The promise comes after a Human Rights Watch report called for an international ban on ‘killer robots’, which the group warned could be deployed within 20 years.
Soon after that report was published, Deputy Defense Secretary Ashton Carter signed a series of instructions ‘to minimise failures that could lead to unintended engagements or to loss of control’ of armed robots.
Policy directive 3000.09 says: ‘Semi-autonomous weapon systems that are onboard or integrated with unmanned platforms must be designed such that, in the event of degraded or lost communications, the system does not autonomously select and engage individual targets or specific target groups that have not been previously selected by an authorised human operator.’
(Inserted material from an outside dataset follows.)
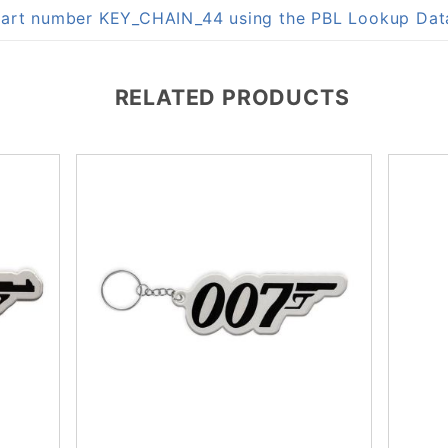
n part number KEY_CHAIN_44 using the PBL Lookup Da
RELATED PRODUCTS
In order to make sure this is the case, the Pentagon asks that the hardware and software controlling robot weapons comes equipped with ‘safeties, anti-tamper mechanisms, and information assurance’. They must also be designed to have proper ‘human-machine interfaces and controls’. Above all, they must ‘allow commanders and operators to exercise appropriate levels of human judgement over the use of force’.
The Pentagon’s promise comes after a joint Human Rights Watch and Harvard Law School report raised the alarm over the ethics of allowing robots to take decisions as to when to open fire on humans.
Although no U.S. drone is yet able to pull the trigger without a human operator’s direction, the report warned that militaries worldwide are ‘very excited’ about machines that could one day be deployed alone in battle. Death from above: A U.S. Air Force MQ-9 Reaper drone takes off from Kandahar, Afghanistan.